Beautiful as her new posts were, the really stunning ones were the older ones—the old, sun-soaked photos from her days at Harvard, lying out on the grass in a cute dress. The whimsical photo of her blowing on a dandelion puff. There were always one or two chisel-jawed, preppy guys in the background.

It had been Rowan’s year abroad in Paris that had kicked off her career big-time. She’d found herself a glamorous boyfriend—a famous literary writer named Marc. What followed was a series of sleek photos: at the tables of Parisian cafés, balconies with the Eiffel Tower in the background, Rowan draped in a lacy gown with the rising sun behind her.

As Hannah pored over the older photos, it struck her what she loved the most about them. The older ones had the most magic, a sense of the unexpected. In one, Rowan stood before a medieval sundial painted on a sandstone wall. In another, she was in front of a wooden door carved with the head of Medusa, the setting sun, bathing the whole scene in peach.

The photos were full of possibility—something Hannah desperately needed. Rowan could go anywhere, could meet anyone.

The new ones seemed slightly… unhappier. A newer caption read, Forgetting the haters for today. Indulging in chocolate spread on my toast on the balcony.

Why would Rowan think about the “haters” at all? She was rich and beautiful; she couldn’t possibly care what they thought. What was that expression—wolves don’t lose sleep over the opinions of sheep?

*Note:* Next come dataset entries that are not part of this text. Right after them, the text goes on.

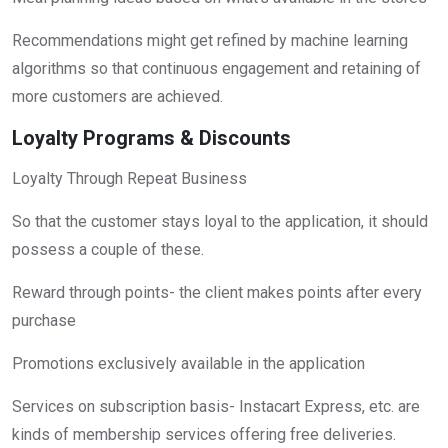
Recommendations might get refined by machine learning
algorithms so that continuous engagement and retaining of
more customers are achieved.
Loyalty Programs & Discounts
Loyalty Through Repeat Business
So that the customer stays loyal to the application, it should
possess a couple of these.
Reward through points- the client makes points after every
purchase
Promotions exclusively available in the application
Services on subscription basis- Instacart Express, etc. are
kinds of membership services offering free deliveries.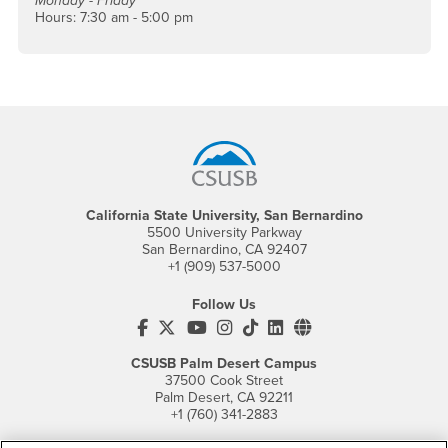
Monday - Friday
Hours: 7:30 am - 5:00 pm
Footer Region
California State University, San Bernardino
5500 University Parkway
San Bernardino, CA 92407
+1 (909) 537-5000
Follow Us
CSUSB's Facebook
CSUSB's Twitter
CSUSB's YouTube
CSUSB's Instagram
CSUSB's TikTok
CSUSB's LinkedIn
CSUSB's Social M
CSUSB Palm Desert Campus
37500 Cook Street
Palm Desert, CA 92211
+1 (760) 341-2883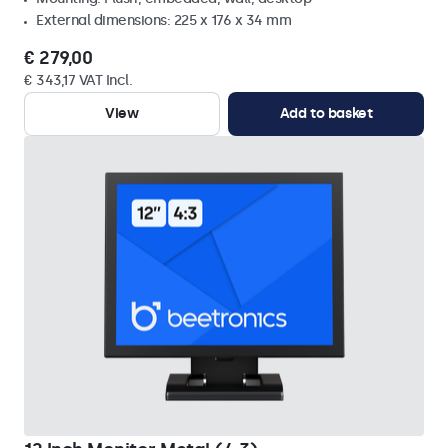
External dimensions: 225 x 176 x 34 mm
€ 279,00
€ 343,17 VAT Incl.
View
Add to basket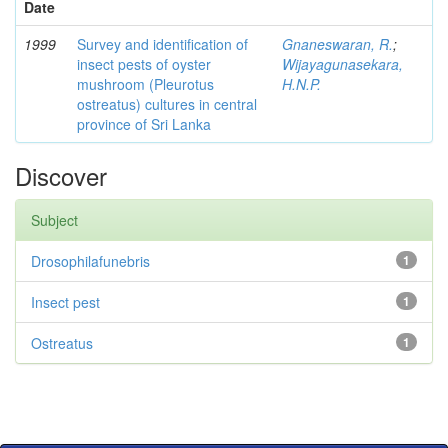
Date
1999
Survey and identification of
Gnaneswaran, R.
;
insect pests of oyster
Wijayagunasekara,
mushroom (Pleurotus
H.N.P.
ostreatus) cultures in central
province of Sri Lanka
Discover
Subject
Drosophilafunebris
1
Insect pest
1
Ostreatus
1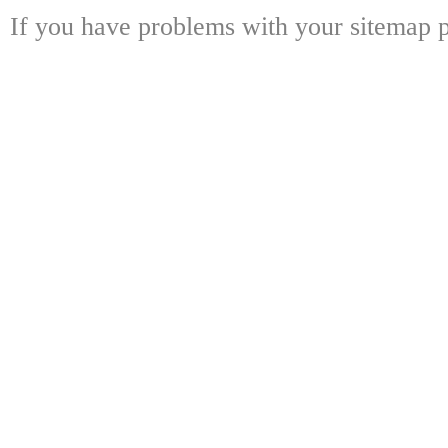
If you have problems with your sitemap p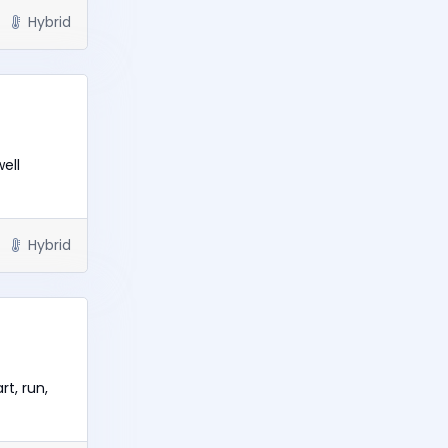
Hybrid
ell
Hybrid
t, run,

People seemed to find plenty to criticize about Rowan, but the fact was that they were all watching, enraptured. Rowan was never boring.

“I want to be a freaking wolf,” said Hannah out loud.

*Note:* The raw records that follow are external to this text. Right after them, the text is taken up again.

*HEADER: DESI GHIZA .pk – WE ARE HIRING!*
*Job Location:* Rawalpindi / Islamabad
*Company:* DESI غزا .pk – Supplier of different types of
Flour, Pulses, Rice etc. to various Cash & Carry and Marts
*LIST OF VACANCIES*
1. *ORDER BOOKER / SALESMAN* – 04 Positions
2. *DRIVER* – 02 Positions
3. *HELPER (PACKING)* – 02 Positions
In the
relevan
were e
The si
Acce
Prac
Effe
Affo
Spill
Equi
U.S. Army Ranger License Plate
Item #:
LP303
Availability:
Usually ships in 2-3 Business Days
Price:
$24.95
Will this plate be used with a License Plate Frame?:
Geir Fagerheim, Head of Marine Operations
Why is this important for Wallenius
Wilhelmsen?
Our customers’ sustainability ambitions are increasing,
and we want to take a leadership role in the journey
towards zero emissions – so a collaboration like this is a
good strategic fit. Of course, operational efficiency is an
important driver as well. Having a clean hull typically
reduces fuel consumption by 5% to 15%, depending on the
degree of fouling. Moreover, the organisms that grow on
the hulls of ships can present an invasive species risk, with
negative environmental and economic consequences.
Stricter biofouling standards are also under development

It may have been the photos with Arabella that made Hannah feel the most inadequate. Arabella—the beautiful Harvard PhD candidate—who appeared next to Rowan, flaxen-haired and sexy, smart and gorgeous, with a certain fragility to her. The photos of her conveyed glamour and sadness all at once. She was like a Keats poem come to life.

With a knot in her chest, Hannah turned her phone off. She bit her lip, wondering if she had what it took to become a wolf. What if she could build up her Instagram following—what if she could get a book deal?

On the one hand, she knew that if it were easy, everyone would do it. On the other, she couldn’t get the thought out of her mind.

What did it take to get a hundred thousand Instagram followers? Being promoted by Rowan would be a start. Imagine making rent money from just one single picture.

Of course, of course it wasn’t that easy.

And yet…

They hadn’t been in touch since high school. She remembered it very clearly, the last night they’d spoken. December, during the winter formal. Rowan had been drunk.

The worst night of Hannah’s life, in fact—one that made her want to throw up the omelet.

Hannah’s muscles tensed, and she pushed the memory out of her mind.

Rising, she grabbed her plate off the table and dropped it in the sink. Then she hurried to the bathroom and started rummaging through her drawers until she found her old makeup bag.